21 thoughts on “Times Jumbo Cryptic Crossword 1426

  1. We found a few of the clues rather opaque this week, so finished feeling more deflated than triumphant.
    For 51d, we put “stem” with same rationale of “couple” = “item” leaving island and adopting son meaning substituting “s” (son) for “i” (island).
    17a, total guess as well – husband opted for “tang” thinking of Chinese rebels; I voted “tiny” a very tenuous “mutiny” for Rebellion losing “um” for hesitation… neither of us could convince the other, so it’s the only clue left as “T_N_”
    We were pinning our hopes on you explaining it!

    1. Ah, I was close for 51d then! Thanks for that, Z. I’ll update the post. Sorry I couldn’t help on 17a. I’ll be watching the solution for this one with interest! – LP

  2. Hi Lucian. We’re baffled by 17a as well. We think it’s more likely to be TINY (MUTINY = rebellion, with the first two letters removed), but we can’t see anything in the clue which means TINY. Here’s hoping someone can come up with an explanation!

    1. I suspect I’ll see the printed solution for 17a and still be none the wiser. Could be one to Google a few weeks later on the off-chance the setter explains all.

      Also, apologies for not seeming to respond to your earlier comment, Sue. I didn’t see it until now as WordPress had flagged it as spam. Future posts should now be auto-approved. Thanks for popping by!


  3. Definitely a bit ho-hum this week. I couldn’t equate slug with victim, it took ages before I read it as slug pellet.🤯
    Some clues were a stretch, to say the least (egregious?).
    No, I couldn’t get 17a either. Can’t see it as tiny because that wouldn’t suggest rebellion. I was thinking along the lines of a famous rebellion, like Jacobite or Boxer but couldn’t find anything. Some you win, some you lose… Onwards to next week’s.

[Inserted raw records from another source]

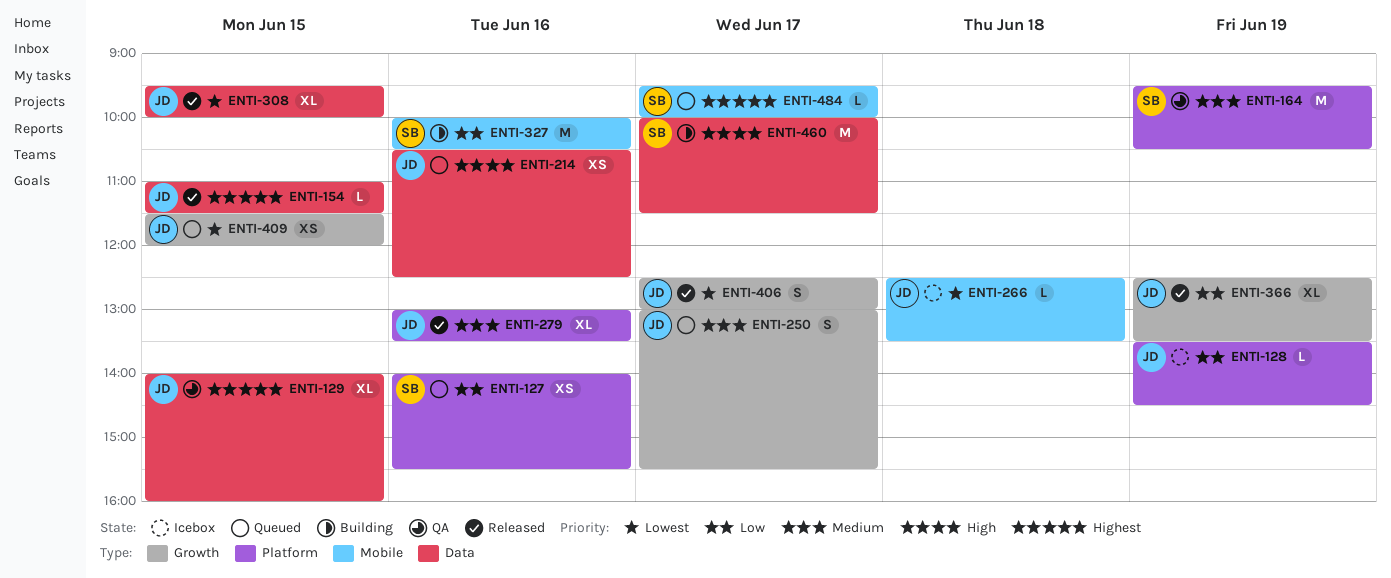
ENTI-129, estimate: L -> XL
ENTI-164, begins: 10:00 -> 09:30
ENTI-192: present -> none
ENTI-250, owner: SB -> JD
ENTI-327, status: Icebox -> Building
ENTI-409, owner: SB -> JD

    1. I was thinking along the same lines, that 17a was referring to some mega-famous historical rebellion that I should feel ashamed for not knowing. I had a rummage through Wikipedia’s list of rebellions yesterday, but nothing really jumped out. Chucking a few searches into Google along the lines of “rebellion of tend/tiny/tonk/tone/etc” didn’t unearth much either.
      One further thought I had was that “show hesitation, deposing leading pair” might hint not at a six-letter word but instead a two word phrase from which we remove the initial letters, e.g. taking the Tang rebels mentioned by zouzoulap, this might be a phrase *T *ANG. Still none the wiser, though!


  4. I’ll get the hang of this computer lark sometime. There is a jazz instrumental called Tiny Hesitation. muTINY?

    1. 🙂 I found it on Spotify, but the artist only gets around 7 monthly listens. Too obscure for me. A further thought I had today was that “show” could mean a performance, but that didn’t help much. There might need to be a letter sent to The Times asking for an explanation to this one when the dust settles! – LP

  5. There is a Californian ad agency called “Tiny Rebellion” I gather (via Professor G. Oogle) but I don’t think it’s well-known. Still doesn’t give a definition unless the question mark after rebellion hints at it. Can’t see any pointer to reversing the “um” either!…17a will either go down as the worst clue this decade or the cleverest, once we know the answer!

      1. Hi, Lucian. Greta Thunberg could be leading a Tiny Extinction Rebellion?